Do we really want the recovery of the current economy, ask Wouter van Dieren and Arnold Heertje, two Dutch economists in the newspaper NRC Handelsblad? Because that system leads to an ecological disaster of unprecedented scale if growth is restored on the same level? Shouldn’t we have a new moral code for bankers, wrote a group of politicians and economists yesterday in another newspaper de Volkskrant? The time of “greed is good” from the famous movie Wall Street some 20 years ago is over. Even the godfather of shareholder capitalism, Jack Welch now sees the focus on quarterly results as the “dumbest idea in the world”. Shareholders value is not a strategy, but a result he preaches now, repentant. In short, the time of the old belief in markets has gone, for the time being…
There is broad support for a Green New Deal as solution for the economic crisis. And with good arguments. If we have to stimulate the economy, let’s use the opportunity to do invest as green as possible. But a Green New Deal is not sufficient, I think. Because we are dealing with a manifold systems crisis of our economic, social and last but not least our ecological system.

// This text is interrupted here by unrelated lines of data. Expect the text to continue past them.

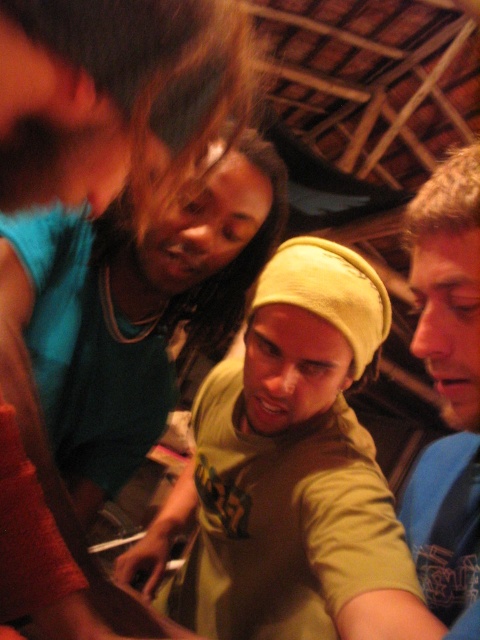
Question: Can you confirm if light green knit cap at center is positioned to the right of blue cotton shirt at right?

Choices:
 (A) yes
 (B) no

Answer: (B)

Question: Is light green knit cap at center smaller than blue cotton shirt at right?

Choices:
 (A) yes
 (B) no

Answer: (B)

Question: Which point is farther to the camera?

Choices:
 (A) blue cotton shirt at right
 (B) light green knit cap at center

Answer: (B)

Question: Which object appears closest to the camera in this image?

Choices:
 (A) light green knit cap at center
 (B) blue cotton shirt at right

Answer: (B)

Question: Is light green knit cap at center to the right of blue cotton shirt at right from the viewer's perspective?

Choices:
 (A) yes
 (B) no

Answer: (B)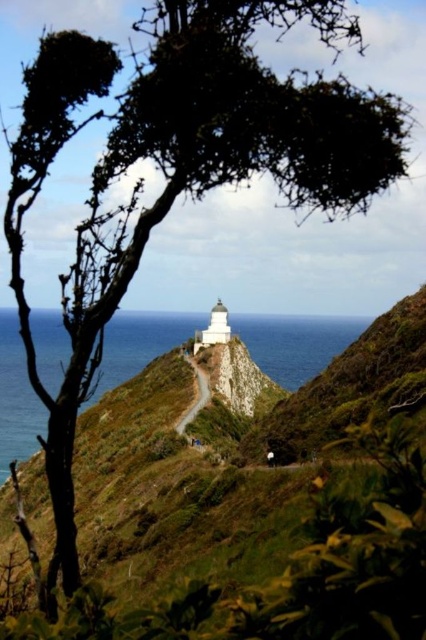
Does blue water at center have a lesser height compared to smooth concrete path at center?

No.

Locate an element on the screen. The height and width of the screenshot is (640, 426). blue water at center is located at coordinates (296, 342).

You are a GUI agent. You are given a task and a screenshot of the screen. Output one action in this format:
    pyautogui.click(x=<x>, y=<y>)
    Task: Click on the blue water at center
    This screenshot has width=426, height=640.
    Given the screenshot: What is the action you would take?
    pyautogui.click(x=296, y=342)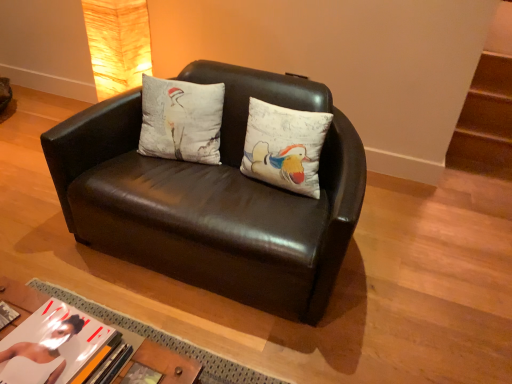
Question: Can you confirm if matte beige lampshade at upper left is smaller than matte paper book at lower left, arranged as the first book when viewed from the left?

Choices:
 (A) no
 (B) yes

Answer: (A)

Question: Considering the relative sizes of matte beige lampshade at upper left and matte paper book at lower left, which is the second book in right-to-left order, in the image provided, is matte beige lampshade at upper left bigger than matte paper book at lower left, which is the second book in right-to-left order,?

Choices:
 (A) no
 (B) yes

Answer: (B)

Question: Considering the relative sizes of matte beige lampshade at upper left and matte paper book at lower left, which is the second book in right-to-left order, in the image provided, is matte beige lampshade at upper left taller than matte paper book at lower left, which is the second book in right-to-left order,?

Choices:
 (A) no
 (B) yes

Answer: (B)

Question: Are matte beige lampshade at upper left and matte paper book at lower left, which is the second book in right-to-left order, located far from each other?

Choices:
 (A) no
 (B) yes

Answer: (B)

Question: Is matte beige lampshade at upper left to the left of matte paper book at lower left, which is the second book in right-to-left order, from the viewer's perspective?

Choices:
 (A) no
 (B) yes

Answer: (B)

Question: From the image's perspective, relative to matte beige lampshade at upper left, is matte black couch at center above or below?

Choices:
 (A) above
 (B) below

Answer: (B)

Question: Is matte black couch at center bigger or smaller than matte beige lampshade at upper left?

Choices:
 (A) big
 (B) small

Answer: (A)

Question: Does point (359, 157) appear closer or farther from the camera than point (135, 46)?

Choices:
 (A) farther
 (B) closer

Answer: (B)

Question: Would you say matte black couch at center is inside or outside matte beige lampshade at upper left?

Choices:
 (A) outside
 (B) inside

Answer: (A)

Question: Is point coord(178,119) closer or farther from the camera than point coord(90,49)?

Choices:
 (A) closer
 (B) farther

Answer: (A)

Question: Is white cotton cushion at center spatially inside matte beige lampshade at upper left, or outside of it?

Choices:
 (A) inside
 (B) outside

Answer: (B)

Question: From the image's perspective, relative to matte beige lampshade at upper left, is white cotton cushion at center above or below?

Choices:
 (A) above
 (B) below

Answer: (B)

Question: Is white cotton cushion at center taller or shorter than matte beige lampshade at upper left?

Choices:
 (A) tall
 (B) short

Answer: (B)

Question: Considering the positions of matte paper book at lower left, arranged as the first book when viewed from the left, and hardcover book at lower center, placed as the 1th book when sorted from right to left, in the image, is matte paper book at lower left, arranged as the first book when viewed from the left, wider or thinner than hardcover book at lower center, placed as the 1th book when sorted from right to left,?

Choices:
 (A) wide
 (B) thin

Answer: (A)

Question: Based on their sizes in the image, would you say matte paper book at lower left, which is the second book in right-to-left order, is bigger or smaller than hardcover book at lower center, placed as the 1th book when sorted from right to left?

If we don’t take drastic measures our global ecosystem will end within a few decades, at least as the living environment for humankind. Global warming, deforestation, diminishing biodiversity, the endless harvesting of raw materials without pay back will lead to that. The subtitle of James Lovelock’s (the developer of the Gaia theory, the earth as a living system) new book The Vanishing Face of Gaia is A Final Warning for good reasons.
The second systems crisis is in our financial and economic system. Talking with people in this sector you can still see the panic in their eyes, like rabbits catched in the headlights. Fear to move, no way out. From all sides solutions are suggested: bad banks, new business banks, moral codes. But nowhere I have seen the fundamental question on the role of the banking system in our society of the future? In what way can the financial system support a sustainable future with a living ecosystem?
The third systems crisis we will see is that of the labor market and social security. Over the last twenty years the social security system has been reorganized thoroughly, fitting better to the demands of a flexible economy. The buffering inherent in the system for bad times has been strongly diminished, but if the system is up to the designed faster circulation from job to job has never been tested during the economic bubble of the last decades. The job crisis is here to stay, writes The Economist on its front page today.
It´s not improbable that the European Rhineland model of market organization will have the wind in the sails if even people like Jack Welch emphasize the importance of stakeholders. Nothing wrong with that of course. But not enough. Because the focus of many governments, companies and ngo´s is mostly on their mutual relations of force. And experience, also from the Dutch “polder model” shows that it is strong on forging consensus, but much weaker in creating innovation.
For sustainable innovation we need to look “from the whole” of the systems. And even stronger, from the reality that is emerging, as much as possible. With respect to the sustainable renewal of the financial system that means:
1. Open all fences, and make possible that innovation can come from outside the sector. On top of that make sure that at least 1% of all government support to banks is invested in sustainable innovation.
2. Create a platform for dialogue on the future of the sector, where all sectors of society participate. Bring together the worlds of ecosystems, health care, labor market, schools with the banking sector. This platform should be a state-of-the-art network for co-sensing and co-creating a better future.
3. Involve the next generation leader in the development of a sustainable financial sector. An enormous amount of knowledge and energy is piled up with young future leaders within and outside the financial world. And they will be happy to be involved, creating a future for themselves also.